[DATA FOR PROCESSING]
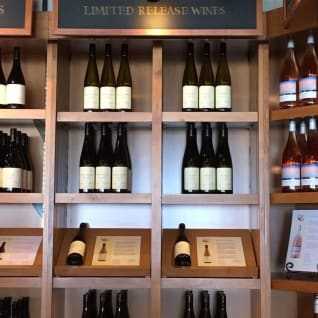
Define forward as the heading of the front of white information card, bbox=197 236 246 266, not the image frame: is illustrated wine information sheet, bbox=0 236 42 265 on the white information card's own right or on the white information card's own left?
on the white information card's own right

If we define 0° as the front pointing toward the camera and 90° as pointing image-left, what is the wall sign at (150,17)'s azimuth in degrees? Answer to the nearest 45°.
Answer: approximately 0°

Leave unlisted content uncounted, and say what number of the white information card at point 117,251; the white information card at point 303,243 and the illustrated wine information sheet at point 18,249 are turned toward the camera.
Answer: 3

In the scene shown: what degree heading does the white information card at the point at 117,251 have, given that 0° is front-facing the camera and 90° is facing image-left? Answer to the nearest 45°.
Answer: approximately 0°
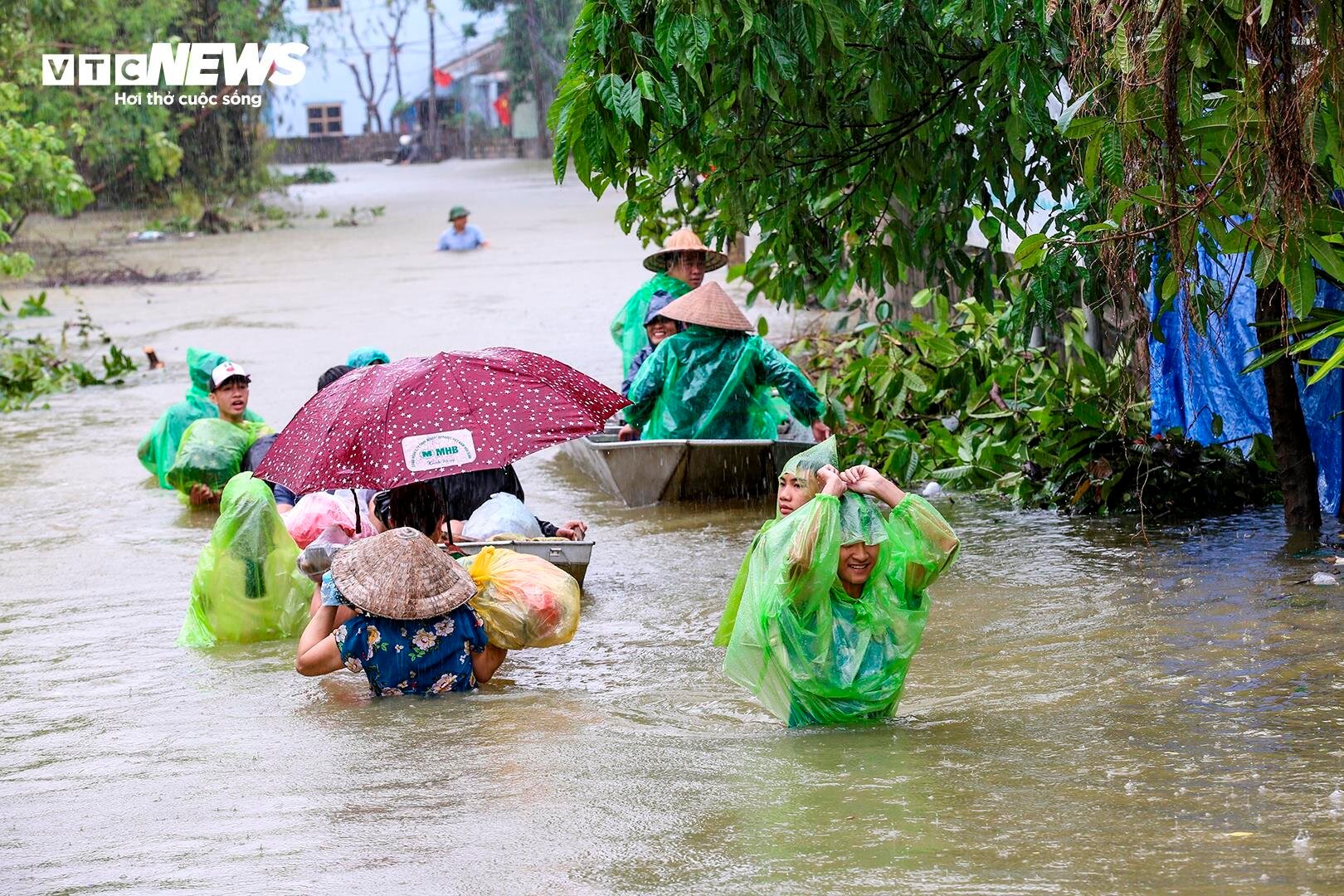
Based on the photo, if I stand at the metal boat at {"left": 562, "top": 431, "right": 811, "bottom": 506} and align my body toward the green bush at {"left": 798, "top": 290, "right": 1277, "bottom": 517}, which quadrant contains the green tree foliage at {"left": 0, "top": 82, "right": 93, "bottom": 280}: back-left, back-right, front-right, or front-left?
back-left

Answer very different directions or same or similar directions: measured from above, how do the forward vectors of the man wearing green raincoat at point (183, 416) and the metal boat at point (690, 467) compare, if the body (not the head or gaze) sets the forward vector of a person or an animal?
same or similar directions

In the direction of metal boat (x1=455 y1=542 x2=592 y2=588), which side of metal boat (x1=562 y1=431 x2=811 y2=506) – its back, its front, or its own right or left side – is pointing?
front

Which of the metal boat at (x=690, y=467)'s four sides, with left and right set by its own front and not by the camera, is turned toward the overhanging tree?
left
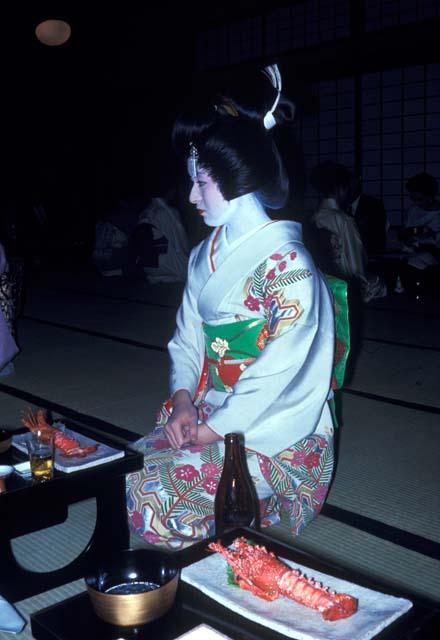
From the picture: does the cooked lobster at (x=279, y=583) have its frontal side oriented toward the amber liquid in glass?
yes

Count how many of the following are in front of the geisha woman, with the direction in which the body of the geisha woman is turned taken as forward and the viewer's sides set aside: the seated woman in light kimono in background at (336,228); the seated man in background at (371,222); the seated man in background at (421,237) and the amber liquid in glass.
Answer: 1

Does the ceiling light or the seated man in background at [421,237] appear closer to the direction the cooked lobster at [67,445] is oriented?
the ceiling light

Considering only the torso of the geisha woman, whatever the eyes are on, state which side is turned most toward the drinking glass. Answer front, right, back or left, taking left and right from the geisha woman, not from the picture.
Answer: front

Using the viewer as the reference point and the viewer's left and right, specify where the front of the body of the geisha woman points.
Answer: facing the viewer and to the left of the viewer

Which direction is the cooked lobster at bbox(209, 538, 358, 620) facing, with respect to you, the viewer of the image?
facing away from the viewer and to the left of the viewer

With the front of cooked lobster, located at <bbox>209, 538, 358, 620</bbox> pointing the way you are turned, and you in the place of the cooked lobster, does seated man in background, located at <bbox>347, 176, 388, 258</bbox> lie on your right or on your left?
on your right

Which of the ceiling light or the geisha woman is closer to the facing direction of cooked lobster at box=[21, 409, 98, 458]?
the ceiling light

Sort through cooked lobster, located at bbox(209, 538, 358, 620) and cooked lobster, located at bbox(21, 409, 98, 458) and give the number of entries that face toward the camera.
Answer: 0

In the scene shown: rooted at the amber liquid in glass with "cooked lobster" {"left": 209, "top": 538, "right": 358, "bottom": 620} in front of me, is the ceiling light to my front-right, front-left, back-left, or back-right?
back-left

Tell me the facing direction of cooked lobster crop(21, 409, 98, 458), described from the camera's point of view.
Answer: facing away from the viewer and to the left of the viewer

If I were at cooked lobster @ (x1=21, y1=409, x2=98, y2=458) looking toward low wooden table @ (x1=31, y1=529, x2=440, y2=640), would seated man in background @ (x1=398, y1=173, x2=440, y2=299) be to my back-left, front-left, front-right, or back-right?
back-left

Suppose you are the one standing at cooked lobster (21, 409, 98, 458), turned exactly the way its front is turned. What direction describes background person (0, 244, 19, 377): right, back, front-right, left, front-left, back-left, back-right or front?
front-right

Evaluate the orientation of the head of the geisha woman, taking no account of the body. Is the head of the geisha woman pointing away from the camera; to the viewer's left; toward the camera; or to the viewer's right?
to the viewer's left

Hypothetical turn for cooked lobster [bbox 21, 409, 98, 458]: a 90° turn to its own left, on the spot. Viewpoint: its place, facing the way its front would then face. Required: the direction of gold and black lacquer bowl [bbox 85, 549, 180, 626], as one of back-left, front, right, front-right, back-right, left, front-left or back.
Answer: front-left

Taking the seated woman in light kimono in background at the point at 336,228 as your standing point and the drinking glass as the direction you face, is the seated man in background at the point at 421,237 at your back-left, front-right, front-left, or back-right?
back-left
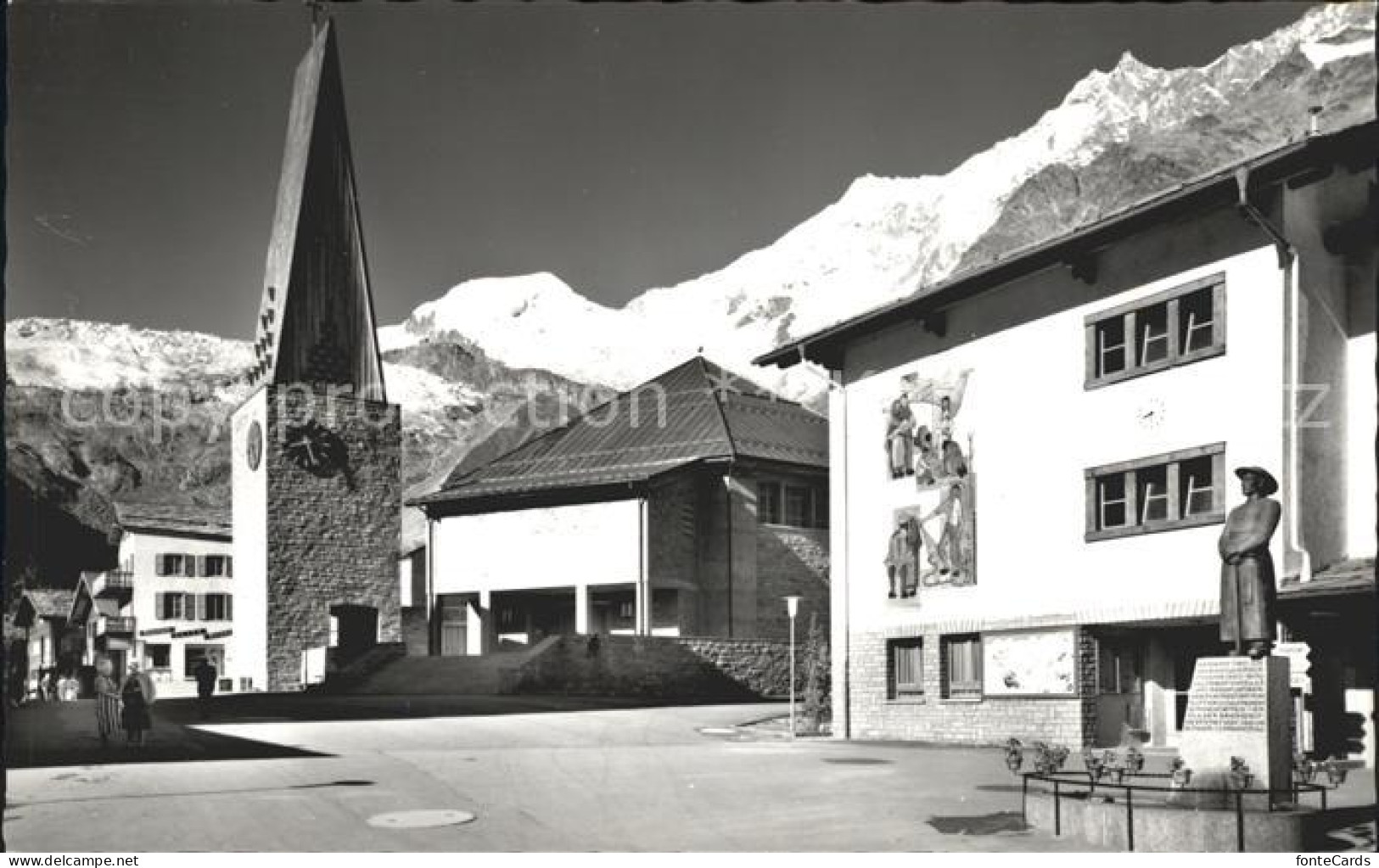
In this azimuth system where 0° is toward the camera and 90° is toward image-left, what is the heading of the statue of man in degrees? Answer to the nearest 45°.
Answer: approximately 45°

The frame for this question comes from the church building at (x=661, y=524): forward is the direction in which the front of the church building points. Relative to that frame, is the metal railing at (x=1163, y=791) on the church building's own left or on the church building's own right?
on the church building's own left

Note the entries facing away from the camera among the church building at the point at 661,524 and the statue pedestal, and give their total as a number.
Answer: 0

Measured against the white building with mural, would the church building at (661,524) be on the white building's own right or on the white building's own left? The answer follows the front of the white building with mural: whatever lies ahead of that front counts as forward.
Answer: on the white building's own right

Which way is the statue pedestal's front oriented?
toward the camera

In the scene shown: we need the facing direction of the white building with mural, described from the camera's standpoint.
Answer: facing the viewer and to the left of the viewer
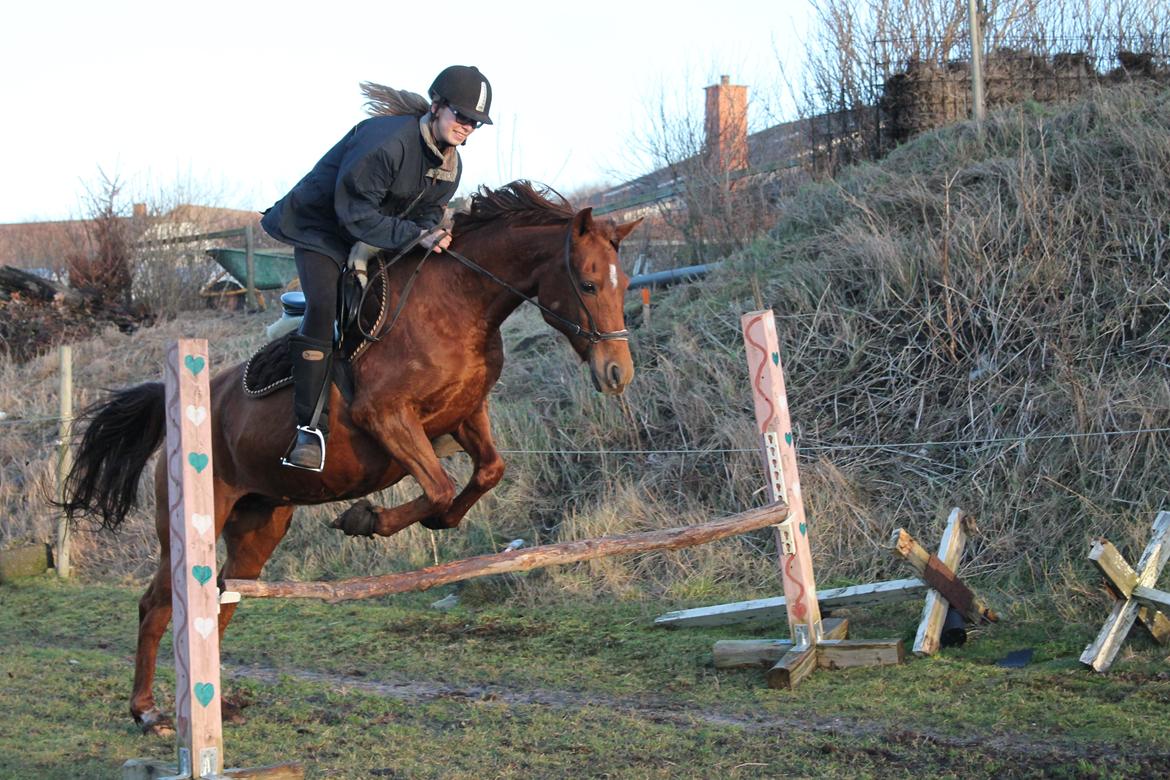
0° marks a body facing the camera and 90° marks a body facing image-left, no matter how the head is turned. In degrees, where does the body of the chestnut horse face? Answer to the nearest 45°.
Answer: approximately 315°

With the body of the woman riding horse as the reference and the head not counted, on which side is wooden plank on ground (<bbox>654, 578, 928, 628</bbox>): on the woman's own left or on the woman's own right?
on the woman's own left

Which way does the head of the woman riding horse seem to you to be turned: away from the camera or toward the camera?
[/DATA FOR PROCESSING]
WHAT THIS TASK INVOLVES:
Locate each line of the listing that contains the word "face", matching case exactly, and copy those lines out in full.

RESPONSE TO THIS TASK:
Sort through cooked lobster, located at bbox(209, 538, 358, 620) and cooked lobster, located at bbox(21, 409, 98, 458) and give the number of entries that face toward the camera.
Hypothetical turn for cooked lobster [bbox 21, 409, 98, 458]: a 90° turn to its own left, on the spot. Viewpoint: its place, facing the way its front would then face. Required: the direction of gold and black lacquer bowl [bbox 85, 549, 180, 626], as one of back-left, front, right, front-right, back-right, left, front-left or back.
Taking the seated woman in light kimono in background at the point at 336,228 as your standing point and the drinking glass as the direction you face, is the seated man in background at the point at 421,237 at your back-left, front-right, front-left, or back-right?
0° marks a body facing the camera and 90° marks a body facing image-left, no matter how the head is turned. In degrees, where does the body of the chestnut horse face? Answer to the nearest 45°.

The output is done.